Uber announced today that it’s buying alcohol delivery service Drizly in a deal worth $1.1 billion, as the ride-sharing company continues to build out its stable of food and other delivery services.
The eventual plan is for Drizly’s marketplace of beer, wine, and liquor to be integrated into the existing Uber Eats application, giving Uber users a one-stop shop for both food and drink deliveries. The existing Drizly app will stick around, though.
Drizly is effectively an online delivery storefront for existing local liquor stores. The company partners with local sellers and then enlists delivery drivers — similar to Uber Eats — to handle the delivery. The service is now available in over 1,400 cities across the United States.
This deal marks the latest delivery-focused move on Uber’s part in recent months, even as it’s begun to sell off the less profitable parts of its business. Last year, Uber sold off its autonomous vehicle and flying taxi divisions as it sought to be more profitable.
Those moves followed Uber’s failed attempt to purchase GrubHub last year, along with a successful acquisition of Postmates over the summer for $2.65 billion. The company has also recently started to move into on-demand grocery delivery, beginning in Latin America and Canada, and expanded its Uber Health service to add prescription delivery. The acquisition of Drizly fits neatly into the expanding delivery-focused approach for Uber.
It’s a strategy that makes sense. While futuristic projects like self-driving cars or on-demand flying taxis sound cool on paper, neither has resulted in any real profitable products. And in a bruising 2020 that saw Uber post record losses as travel plummeted due to the COVID-19 pandemic, delivery services remained a bright spot on Uber’s ledger, growing massively, thanks to a similar COVID-induced spike in customers wanting to order in more.
Notably, these new delivery services are all businesses that rely on contract workers.
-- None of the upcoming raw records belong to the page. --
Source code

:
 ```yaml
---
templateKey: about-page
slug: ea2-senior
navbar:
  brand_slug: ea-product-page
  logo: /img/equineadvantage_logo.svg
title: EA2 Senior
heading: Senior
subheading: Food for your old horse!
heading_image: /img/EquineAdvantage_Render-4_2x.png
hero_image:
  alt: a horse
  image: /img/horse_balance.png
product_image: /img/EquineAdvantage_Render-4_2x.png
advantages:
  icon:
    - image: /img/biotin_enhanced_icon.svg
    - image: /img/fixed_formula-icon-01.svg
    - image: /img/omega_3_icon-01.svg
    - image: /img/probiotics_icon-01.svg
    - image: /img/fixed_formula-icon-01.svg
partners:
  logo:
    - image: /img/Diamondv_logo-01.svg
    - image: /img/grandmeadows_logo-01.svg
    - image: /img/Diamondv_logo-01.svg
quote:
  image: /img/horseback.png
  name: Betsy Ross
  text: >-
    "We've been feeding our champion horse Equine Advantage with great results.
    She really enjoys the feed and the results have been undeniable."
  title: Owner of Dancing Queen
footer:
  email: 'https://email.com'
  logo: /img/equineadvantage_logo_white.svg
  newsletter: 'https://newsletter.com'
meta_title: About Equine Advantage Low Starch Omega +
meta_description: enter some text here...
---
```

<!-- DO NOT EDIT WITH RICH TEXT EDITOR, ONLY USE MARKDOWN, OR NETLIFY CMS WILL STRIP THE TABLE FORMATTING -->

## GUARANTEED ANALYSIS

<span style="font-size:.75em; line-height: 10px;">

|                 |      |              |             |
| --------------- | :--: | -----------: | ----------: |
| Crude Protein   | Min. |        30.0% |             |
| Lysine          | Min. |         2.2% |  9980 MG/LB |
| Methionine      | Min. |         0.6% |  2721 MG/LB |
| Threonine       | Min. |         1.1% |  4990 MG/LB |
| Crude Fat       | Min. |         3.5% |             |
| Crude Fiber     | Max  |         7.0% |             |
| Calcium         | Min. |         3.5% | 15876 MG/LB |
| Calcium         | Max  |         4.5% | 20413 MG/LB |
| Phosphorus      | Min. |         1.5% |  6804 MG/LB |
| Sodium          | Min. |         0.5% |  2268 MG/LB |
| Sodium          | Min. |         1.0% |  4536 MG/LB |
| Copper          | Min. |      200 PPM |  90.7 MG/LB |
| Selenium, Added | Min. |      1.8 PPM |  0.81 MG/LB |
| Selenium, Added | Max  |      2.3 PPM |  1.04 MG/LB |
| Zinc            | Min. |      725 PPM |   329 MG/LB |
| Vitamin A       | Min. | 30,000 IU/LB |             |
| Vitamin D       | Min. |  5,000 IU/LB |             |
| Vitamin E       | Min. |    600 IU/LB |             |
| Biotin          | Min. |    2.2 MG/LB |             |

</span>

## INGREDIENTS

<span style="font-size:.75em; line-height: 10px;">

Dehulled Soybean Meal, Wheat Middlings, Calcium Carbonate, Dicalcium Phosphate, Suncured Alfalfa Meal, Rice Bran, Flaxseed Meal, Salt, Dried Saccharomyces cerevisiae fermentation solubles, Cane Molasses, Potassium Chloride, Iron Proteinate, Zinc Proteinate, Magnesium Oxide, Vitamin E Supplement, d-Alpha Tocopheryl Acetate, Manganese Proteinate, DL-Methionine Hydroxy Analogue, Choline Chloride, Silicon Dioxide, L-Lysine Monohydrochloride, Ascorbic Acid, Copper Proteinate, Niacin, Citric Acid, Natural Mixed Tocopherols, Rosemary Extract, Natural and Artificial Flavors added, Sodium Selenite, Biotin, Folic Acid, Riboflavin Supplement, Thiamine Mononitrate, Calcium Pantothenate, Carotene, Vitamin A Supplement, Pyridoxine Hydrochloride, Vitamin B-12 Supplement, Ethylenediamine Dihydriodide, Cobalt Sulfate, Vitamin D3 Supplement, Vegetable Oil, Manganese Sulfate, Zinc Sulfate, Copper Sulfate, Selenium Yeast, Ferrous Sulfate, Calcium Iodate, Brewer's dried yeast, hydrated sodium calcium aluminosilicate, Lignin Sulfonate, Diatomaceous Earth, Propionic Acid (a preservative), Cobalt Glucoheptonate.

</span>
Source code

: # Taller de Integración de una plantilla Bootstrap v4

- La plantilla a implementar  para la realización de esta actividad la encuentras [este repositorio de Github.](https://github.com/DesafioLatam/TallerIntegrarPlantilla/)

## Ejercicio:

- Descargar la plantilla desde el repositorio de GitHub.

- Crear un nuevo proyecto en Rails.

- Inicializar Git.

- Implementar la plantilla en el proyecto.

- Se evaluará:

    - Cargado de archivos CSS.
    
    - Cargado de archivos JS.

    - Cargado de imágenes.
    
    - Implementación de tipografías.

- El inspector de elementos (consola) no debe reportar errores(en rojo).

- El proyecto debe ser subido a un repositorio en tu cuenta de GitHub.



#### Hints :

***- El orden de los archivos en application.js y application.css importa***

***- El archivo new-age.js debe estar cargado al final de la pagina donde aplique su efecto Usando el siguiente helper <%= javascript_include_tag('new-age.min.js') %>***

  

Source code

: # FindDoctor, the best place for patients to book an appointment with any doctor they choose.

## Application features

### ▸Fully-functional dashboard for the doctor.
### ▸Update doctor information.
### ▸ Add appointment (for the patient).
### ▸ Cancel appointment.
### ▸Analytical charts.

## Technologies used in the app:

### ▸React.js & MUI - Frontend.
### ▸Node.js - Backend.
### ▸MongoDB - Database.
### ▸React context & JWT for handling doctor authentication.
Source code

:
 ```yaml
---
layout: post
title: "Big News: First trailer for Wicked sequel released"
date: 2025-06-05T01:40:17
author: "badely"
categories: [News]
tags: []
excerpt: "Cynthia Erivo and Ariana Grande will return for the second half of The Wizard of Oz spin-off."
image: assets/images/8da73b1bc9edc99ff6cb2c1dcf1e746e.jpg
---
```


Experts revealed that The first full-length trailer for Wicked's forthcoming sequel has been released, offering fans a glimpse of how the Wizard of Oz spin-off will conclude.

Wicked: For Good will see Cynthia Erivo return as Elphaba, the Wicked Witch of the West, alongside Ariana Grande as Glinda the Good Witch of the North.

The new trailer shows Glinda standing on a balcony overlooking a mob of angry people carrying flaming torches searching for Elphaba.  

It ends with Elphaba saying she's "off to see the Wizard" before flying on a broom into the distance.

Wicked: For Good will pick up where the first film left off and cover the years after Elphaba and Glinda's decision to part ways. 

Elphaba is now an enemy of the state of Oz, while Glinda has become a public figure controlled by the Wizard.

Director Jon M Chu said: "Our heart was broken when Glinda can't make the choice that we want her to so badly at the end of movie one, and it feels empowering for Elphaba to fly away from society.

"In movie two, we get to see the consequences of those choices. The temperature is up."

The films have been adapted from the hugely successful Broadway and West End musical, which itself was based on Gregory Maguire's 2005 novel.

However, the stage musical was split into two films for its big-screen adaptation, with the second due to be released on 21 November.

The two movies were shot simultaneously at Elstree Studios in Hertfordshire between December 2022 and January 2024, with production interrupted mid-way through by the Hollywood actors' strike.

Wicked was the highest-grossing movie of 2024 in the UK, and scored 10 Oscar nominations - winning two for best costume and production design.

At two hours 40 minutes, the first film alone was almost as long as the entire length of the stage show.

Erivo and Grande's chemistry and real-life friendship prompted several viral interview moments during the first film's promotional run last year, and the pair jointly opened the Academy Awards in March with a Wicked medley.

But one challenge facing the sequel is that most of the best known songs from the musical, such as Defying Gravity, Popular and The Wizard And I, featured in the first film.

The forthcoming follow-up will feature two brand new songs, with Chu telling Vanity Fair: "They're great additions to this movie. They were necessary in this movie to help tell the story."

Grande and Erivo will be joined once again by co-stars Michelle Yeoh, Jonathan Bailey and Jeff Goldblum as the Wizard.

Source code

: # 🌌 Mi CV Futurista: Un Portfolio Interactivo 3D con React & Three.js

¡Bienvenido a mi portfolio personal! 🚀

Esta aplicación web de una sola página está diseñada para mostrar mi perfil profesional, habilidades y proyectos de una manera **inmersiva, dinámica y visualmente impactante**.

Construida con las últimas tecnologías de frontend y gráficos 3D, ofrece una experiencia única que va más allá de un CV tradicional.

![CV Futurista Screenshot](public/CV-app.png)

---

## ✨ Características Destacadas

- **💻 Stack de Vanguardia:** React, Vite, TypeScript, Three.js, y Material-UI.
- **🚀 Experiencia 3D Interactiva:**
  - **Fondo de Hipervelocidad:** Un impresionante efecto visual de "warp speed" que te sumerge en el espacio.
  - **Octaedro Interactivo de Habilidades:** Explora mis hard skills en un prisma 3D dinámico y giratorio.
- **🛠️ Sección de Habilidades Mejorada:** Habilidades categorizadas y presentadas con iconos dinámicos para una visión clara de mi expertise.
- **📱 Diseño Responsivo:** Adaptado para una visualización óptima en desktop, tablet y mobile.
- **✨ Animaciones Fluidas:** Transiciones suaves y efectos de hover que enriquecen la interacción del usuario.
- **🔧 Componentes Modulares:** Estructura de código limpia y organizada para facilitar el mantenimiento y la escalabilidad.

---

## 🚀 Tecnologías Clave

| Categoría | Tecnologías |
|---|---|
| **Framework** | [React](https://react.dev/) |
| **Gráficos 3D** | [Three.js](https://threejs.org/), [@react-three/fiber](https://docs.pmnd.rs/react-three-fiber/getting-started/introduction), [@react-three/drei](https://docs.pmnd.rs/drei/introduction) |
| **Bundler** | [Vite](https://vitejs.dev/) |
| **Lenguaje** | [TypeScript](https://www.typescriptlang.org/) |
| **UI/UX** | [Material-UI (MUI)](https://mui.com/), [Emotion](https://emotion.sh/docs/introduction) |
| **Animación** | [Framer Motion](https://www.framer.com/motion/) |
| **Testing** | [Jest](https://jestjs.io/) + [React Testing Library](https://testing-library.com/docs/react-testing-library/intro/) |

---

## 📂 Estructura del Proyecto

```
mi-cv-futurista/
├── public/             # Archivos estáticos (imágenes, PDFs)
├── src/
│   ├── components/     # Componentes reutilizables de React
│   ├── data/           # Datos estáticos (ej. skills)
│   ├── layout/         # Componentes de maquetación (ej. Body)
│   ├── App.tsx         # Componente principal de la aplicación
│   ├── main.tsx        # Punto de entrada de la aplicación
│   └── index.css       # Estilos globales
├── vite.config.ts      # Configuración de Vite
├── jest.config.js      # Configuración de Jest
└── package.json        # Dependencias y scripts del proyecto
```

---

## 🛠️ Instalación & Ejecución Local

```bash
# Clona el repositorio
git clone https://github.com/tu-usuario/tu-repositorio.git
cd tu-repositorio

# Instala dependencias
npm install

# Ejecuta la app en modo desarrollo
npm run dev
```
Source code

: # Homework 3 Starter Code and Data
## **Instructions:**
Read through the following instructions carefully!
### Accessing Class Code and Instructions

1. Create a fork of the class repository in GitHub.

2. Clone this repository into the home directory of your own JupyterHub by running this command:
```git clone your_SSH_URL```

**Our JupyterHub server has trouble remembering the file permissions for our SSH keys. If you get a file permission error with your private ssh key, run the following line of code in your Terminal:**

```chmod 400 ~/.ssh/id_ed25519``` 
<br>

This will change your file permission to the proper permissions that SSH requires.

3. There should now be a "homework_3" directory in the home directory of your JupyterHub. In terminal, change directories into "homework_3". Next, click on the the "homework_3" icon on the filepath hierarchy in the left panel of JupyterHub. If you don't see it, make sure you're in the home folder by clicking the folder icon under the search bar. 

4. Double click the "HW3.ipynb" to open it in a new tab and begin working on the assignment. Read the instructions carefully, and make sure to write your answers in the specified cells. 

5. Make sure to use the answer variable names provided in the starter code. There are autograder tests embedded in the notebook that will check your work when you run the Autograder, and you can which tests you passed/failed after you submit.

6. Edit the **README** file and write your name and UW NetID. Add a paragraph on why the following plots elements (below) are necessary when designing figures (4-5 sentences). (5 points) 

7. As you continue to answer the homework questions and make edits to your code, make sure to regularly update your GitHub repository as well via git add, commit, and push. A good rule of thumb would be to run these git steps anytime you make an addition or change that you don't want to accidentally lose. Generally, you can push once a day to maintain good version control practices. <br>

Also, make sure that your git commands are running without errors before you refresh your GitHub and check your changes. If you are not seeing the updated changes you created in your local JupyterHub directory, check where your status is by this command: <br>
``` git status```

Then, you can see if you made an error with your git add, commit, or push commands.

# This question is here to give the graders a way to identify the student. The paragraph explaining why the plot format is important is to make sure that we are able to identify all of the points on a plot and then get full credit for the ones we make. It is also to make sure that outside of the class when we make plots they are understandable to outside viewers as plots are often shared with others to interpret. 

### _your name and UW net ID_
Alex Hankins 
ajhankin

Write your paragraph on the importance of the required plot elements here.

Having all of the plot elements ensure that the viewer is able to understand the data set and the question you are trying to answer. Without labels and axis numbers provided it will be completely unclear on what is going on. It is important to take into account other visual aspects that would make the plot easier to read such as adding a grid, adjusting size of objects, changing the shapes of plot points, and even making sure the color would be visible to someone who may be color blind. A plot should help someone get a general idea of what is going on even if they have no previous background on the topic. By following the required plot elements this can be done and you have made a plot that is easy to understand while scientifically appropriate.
Uber recently spent millions of dollars as part of a lobbying campaign in California to avoid classifying those workers as employees through Prop 22. (A group of Uber and Lyft drivers is currently suing, claiming that it “illegally” excludes drivers from California’s workers’ compensation program.) That’s in contrast to the parts of the company that Uber is winding down, like the autonomous vehicle program, which relied on full-time employees.
Uber and Drizly expect the deal to close sometime in the first half of 2021.